FAIRFIELD, Calif. (KGO) -- Law enforcement groups voiced their opposition Monday to a proposed bill that would raise the standards for police officers to use deadly force.
Police chiefs say they are dumbfounded they were not included in collaborative efforts with the bill introduced in response to the Stephon Clark shooting in Sacramento.
Police shot and killed an unarmed man in his grandmother's backyard.
The proposed legislation would increase the legal standards of when deadly force can be used.
It would only allow officers to use lethal force as a final option-when there's imminent threat of injury of death.
Authors of the bill say the goal is to save lives.
Police say it will do the opposite.
The California Police Chiefs Association along with members of the California Peace Officers Association met Monday to issue a joint statement - saying this would put officers and their communities at risk.
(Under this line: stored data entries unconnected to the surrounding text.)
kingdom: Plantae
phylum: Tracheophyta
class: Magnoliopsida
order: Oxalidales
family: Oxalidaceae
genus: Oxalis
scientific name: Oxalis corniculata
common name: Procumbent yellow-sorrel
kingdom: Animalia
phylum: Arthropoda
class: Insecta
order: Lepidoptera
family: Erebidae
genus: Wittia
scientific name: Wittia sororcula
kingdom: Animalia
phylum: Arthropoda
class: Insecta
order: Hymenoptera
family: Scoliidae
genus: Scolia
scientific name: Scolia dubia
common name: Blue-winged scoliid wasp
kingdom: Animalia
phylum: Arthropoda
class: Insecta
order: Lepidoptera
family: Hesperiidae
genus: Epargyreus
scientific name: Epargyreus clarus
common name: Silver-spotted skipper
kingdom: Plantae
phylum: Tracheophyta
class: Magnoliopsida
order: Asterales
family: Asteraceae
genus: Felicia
Use of force situations are dynamic split second decisions. Requiring officers to wait for backup and causing officers to second guess themselves in life and death decisions will lead to the increase in number and severity of victims injured," California Police Chiefs Association President David Swing said.
The authors and supporters of the legislation argue that the current law protects police but not the public.
It allows them to use lethal force during a reasonable threat. The bill wants that language changed to a necessary threat.
Police chiefs from all over the Bay Area and beyond were at the press conference Monday, including chiefs from San Pablo and San Rafael.